The problem: Continue the code review thread on scalarizing scalable vectors, starting after the text's last sentence.

Source document:

※

This is an archive of the discontinued LLVM Phabricator instance.

[LV] Add generic scalarization support for unpredicated scalable vectors
AbandonedPublic

Authored by reames on Aug 3 2022, 2:54 PM.

Details

Summary

This change adds generic support for scalarizing scalable vector operations. Unlike fixed length vectors, we can't simply unroll a scalable vector as we don't know how long it is at compile time. However, there's nothing that prevents us from emitting the loop directly as we do know the dynamic number of elements.

For testing purposes, I have hocked this up to the uniform memory op path. This is not an optimal lowering for uniform mem ops, but it nicely demonstrates the value of having a fallback scalarization strategy available when smarter and more optimal things haven't yet been implemented.

From here, I plan on doing the following:

  • Add the support on the predicated path. This is quite a bit more involved and requires setting up VPBlocks for the CFG.
  • Generalize the definition of uniform memory op to allow internal predication. (This fundamentally requires the fully general predicated scalarization fallback, so it makes a good test to make sure we haven't missed anything.)
  • Write generic cost modeling for scalable scalarization, and start enabling other paths that we current unconditionally bail out from.
  • Implement a dedicated recipe for the uniform memory op case in the current predication due to tail folding only form. The loop form will probably be removed via LICM, but we should really stop relying on pass ordering here.

Diff Detail

Event Timeline

reames created this revision.Aug 3 2022, 2:54 PM
Herald added a project: Restricted Project. · View Herald TranscriptAug 3 2022, 2:54 PM
reames requested review of this revision.Aug 3 2022, 2:54 PM
david-arm added inline comments.Aug 11 2022, 1:02 AM
llvm/test/Transforms/LoopVectorize/AArch64/sve-inv-store.ll
28

Hi @reames, we definitely don't want to be doing this for SVE as it will likely hurt performance - scatters are still likely to be better. We made a conscious effort to avoid scalaring this way for SVE because we managed to find other ways of solving the same problems using existing instructions. Also, if we ever encountered a situation where we'd have to scalarise a scalable vector then the performance will likely to be terrible and so we choose to return an Invalid cost from the cost model and skip that VF. We may as well just use NEON or not vectorise, because this is almost certainly better.

※

Record excerpts:

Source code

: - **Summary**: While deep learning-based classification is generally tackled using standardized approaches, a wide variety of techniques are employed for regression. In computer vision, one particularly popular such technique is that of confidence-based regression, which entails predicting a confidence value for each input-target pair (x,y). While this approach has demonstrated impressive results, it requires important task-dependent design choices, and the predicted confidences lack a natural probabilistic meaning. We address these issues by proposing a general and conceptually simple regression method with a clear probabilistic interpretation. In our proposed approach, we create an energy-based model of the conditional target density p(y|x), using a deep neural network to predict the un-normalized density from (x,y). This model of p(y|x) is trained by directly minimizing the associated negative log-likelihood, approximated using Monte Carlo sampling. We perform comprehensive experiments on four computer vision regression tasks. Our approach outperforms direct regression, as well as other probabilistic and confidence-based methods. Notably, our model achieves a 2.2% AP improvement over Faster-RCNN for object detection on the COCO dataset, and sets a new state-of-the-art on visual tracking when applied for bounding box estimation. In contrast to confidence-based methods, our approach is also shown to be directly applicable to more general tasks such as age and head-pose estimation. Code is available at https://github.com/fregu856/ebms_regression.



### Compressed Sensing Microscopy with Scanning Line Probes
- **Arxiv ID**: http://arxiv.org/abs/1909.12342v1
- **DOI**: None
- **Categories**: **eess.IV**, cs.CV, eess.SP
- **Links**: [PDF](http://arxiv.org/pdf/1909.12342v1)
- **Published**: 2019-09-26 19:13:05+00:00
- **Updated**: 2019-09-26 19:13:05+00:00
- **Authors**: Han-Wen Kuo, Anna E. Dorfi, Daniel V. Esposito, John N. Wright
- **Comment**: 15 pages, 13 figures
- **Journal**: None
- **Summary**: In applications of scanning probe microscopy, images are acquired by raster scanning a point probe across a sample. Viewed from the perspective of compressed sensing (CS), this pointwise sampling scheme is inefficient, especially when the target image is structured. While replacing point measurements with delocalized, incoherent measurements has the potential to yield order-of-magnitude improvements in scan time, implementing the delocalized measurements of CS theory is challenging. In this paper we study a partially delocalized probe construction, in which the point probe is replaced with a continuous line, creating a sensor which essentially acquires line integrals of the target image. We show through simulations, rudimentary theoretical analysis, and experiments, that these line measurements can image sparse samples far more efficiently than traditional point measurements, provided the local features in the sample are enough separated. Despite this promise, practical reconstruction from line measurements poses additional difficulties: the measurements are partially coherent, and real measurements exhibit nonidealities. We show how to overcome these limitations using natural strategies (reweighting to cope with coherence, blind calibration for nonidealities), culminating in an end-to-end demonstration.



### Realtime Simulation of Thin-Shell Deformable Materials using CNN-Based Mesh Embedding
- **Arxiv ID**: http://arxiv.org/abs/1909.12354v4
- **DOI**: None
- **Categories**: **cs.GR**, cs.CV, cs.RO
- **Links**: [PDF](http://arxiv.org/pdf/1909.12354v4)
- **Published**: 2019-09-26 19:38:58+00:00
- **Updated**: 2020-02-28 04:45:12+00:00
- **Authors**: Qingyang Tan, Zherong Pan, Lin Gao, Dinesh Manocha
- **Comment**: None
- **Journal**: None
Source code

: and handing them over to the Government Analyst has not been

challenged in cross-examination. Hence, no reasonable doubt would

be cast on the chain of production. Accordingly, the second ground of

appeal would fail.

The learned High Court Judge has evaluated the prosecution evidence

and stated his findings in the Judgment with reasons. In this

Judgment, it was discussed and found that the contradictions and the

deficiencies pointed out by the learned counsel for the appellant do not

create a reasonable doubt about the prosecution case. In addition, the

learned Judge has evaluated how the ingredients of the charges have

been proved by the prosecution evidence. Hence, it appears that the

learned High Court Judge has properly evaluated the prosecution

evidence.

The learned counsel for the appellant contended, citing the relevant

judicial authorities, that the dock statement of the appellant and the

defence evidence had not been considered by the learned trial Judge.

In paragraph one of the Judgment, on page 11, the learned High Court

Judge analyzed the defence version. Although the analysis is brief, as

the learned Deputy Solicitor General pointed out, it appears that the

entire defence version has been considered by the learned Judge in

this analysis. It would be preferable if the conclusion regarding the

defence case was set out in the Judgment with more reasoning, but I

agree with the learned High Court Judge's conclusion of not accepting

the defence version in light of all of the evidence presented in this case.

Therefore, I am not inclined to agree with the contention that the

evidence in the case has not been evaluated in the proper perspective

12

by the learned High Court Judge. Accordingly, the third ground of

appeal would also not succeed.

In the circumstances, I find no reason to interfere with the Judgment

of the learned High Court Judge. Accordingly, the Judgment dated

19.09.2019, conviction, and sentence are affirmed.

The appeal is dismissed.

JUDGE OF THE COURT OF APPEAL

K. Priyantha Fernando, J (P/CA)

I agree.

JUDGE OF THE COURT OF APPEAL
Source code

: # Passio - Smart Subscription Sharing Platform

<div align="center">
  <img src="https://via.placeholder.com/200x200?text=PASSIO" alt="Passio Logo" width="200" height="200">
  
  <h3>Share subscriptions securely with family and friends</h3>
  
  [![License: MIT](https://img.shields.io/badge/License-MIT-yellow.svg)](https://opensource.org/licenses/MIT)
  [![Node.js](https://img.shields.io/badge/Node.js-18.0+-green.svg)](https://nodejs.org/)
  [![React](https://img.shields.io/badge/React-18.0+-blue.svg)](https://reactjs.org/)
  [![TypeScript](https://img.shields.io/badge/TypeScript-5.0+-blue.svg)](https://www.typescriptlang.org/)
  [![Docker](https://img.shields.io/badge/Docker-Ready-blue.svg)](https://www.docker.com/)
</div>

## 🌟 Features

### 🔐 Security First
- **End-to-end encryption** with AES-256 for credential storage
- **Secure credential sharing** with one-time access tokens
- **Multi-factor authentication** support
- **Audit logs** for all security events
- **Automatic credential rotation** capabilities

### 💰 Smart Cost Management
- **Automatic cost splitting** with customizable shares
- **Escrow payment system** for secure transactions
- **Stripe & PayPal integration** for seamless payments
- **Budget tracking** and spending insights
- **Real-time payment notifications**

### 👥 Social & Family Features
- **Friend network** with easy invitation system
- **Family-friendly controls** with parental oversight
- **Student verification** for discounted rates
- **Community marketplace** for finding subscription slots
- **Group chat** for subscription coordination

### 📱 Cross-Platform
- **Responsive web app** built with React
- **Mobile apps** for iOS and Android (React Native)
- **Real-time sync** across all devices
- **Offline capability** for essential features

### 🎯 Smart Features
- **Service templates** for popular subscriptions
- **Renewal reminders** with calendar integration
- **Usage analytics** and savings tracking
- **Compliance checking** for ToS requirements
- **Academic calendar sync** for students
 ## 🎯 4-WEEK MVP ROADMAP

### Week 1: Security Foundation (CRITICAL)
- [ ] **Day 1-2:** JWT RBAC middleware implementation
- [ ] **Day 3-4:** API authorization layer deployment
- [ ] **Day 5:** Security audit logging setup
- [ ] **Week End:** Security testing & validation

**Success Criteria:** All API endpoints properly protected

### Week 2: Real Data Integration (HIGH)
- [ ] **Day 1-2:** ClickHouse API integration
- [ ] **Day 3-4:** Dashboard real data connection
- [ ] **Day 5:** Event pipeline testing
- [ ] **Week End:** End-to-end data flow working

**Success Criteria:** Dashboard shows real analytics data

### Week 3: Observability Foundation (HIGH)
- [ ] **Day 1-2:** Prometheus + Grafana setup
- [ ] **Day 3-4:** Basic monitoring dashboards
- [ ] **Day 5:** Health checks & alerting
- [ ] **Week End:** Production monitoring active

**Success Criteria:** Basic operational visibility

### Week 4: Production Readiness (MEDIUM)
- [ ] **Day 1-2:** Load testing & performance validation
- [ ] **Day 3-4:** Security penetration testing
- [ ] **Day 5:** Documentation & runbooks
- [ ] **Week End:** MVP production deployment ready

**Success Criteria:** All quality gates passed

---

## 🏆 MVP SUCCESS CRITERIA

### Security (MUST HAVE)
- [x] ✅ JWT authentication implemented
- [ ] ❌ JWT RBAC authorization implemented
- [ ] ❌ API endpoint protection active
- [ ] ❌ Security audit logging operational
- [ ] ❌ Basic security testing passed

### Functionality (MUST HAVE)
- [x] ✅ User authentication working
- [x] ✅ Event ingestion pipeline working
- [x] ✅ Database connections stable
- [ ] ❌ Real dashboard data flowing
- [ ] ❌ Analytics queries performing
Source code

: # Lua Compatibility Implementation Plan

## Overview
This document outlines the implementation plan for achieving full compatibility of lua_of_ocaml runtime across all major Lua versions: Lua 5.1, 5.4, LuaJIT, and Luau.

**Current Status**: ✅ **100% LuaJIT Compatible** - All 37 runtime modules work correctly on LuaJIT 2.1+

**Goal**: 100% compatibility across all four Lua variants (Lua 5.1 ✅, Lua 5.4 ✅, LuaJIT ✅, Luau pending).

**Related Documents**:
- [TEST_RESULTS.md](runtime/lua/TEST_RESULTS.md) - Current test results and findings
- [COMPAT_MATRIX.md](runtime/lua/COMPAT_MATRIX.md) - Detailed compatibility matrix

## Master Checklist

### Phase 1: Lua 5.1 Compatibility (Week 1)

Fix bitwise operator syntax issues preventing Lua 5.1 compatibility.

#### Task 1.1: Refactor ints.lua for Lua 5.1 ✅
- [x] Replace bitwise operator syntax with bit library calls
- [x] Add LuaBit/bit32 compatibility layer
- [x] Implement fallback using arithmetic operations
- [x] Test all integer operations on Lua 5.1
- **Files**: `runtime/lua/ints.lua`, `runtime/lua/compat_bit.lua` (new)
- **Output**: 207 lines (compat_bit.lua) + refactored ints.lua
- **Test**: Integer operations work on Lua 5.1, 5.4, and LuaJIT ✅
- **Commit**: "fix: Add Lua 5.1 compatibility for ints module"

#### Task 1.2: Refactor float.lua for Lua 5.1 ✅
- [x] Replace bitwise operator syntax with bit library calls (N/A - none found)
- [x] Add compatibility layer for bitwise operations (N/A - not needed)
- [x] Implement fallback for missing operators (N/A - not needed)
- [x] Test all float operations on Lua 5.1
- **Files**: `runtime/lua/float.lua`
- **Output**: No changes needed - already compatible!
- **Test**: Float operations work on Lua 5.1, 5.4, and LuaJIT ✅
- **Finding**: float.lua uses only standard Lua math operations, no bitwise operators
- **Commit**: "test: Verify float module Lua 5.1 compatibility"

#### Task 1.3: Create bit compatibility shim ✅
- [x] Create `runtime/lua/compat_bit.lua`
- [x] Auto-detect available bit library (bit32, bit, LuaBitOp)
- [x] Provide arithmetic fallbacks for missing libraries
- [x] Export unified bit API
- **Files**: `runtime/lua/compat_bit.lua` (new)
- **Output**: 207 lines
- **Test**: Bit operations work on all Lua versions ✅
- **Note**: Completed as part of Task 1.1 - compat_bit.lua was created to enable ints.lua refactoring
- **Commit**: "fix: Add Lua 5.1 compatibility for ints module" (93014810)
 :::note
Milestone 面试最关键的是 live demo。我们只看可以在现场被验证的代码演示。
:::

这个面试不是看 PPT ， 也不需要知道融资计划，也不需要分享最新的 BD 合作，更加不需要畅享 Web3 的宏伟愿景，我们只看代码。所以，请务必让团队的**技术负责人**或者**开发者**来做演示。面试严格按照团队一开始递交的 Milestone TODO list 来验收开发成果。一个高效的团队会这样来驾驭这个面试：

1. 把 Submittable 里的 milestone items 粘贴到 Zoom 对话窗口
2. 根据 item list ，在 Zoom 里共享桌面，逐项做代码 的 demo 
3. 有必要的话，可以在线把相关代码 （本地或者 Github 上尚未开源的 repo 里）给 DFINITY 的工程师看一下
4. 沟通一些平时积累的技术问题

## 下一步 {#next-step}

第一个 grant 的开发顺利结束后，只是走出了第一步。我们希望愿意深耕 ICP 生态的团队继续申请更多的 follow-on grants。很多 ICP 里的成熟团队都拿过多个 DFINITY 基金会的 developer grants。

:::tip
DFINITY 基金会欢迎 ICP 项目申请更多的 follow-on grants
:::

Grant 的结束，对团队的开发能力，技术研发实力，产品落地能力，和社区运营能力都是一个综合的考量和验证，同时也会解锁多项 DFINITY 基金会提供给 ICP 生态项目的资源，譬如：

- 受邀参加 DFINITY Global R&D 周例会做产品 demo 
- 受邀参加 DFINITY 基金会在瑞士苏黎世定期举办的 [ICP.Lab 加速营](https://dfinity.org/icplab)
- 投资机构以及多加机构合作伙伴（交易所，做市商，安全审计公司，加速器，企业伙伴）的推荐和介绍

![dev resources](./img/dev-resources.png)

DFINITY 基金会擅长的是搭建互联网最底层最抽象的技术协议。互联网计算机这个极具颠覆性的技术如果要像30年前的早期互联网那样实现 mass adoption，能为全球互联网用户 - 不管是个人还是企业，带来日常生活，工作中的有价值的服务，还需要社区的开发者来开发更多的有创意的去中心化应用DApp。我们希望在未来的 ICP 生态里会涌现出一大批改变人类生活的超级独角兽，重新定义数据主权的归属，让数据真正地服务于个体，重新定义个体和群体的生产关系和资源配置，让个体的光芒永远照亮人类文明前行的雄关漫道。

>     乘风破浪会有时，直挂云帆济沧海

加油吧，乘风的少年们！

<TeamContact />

※

Response to the task:
What use cases are you trying to solve here? This patch doesn't seem to fix any actual bugs, so I'm assuming this is for performance reasons. It looks like this change only affects one test (@uniform_store_of_loop_varying) and I guess the IR in this test is not a common idiom. Have you tested performance before and after to see if this is worthwhile?

Matt added a subscriber: Matt.Aug 12 2022, 12:36 PM
reames added inline comments.Aug 15 2022, 9:12 AM
llvm/test/Transforms/LoopVectorize/AArch64/sve-inv-store.ll
28

The motivation here is primarily robustness - both correctness wise and performance.

On the correctness front, the existing code pretty fundamentally assumes that scalarization is an available strategy. The invalid bailouts for scalable has been added in, but I've already hit (and fixed) several cases where this was incomplete. From a code complexity, and likelihood of bugs perspective, having fixed and scalable have the same *capabilities* seems highly useful.

On the performance side, there's a two level argument here.

For many cases, you're entirely right that there are other strategies available. You'll note that I have a patch on review right now which implements a more optimal strategy for divides. However, we have not implemented all of them. As a result, the current situation is that these cases become *strictly* non-vectorizeable. This means that even otherwise hugely profitable to vectorize loops are prevented from vectorization. This is basically a "order of work" argument to minimize the pain while that work is happening.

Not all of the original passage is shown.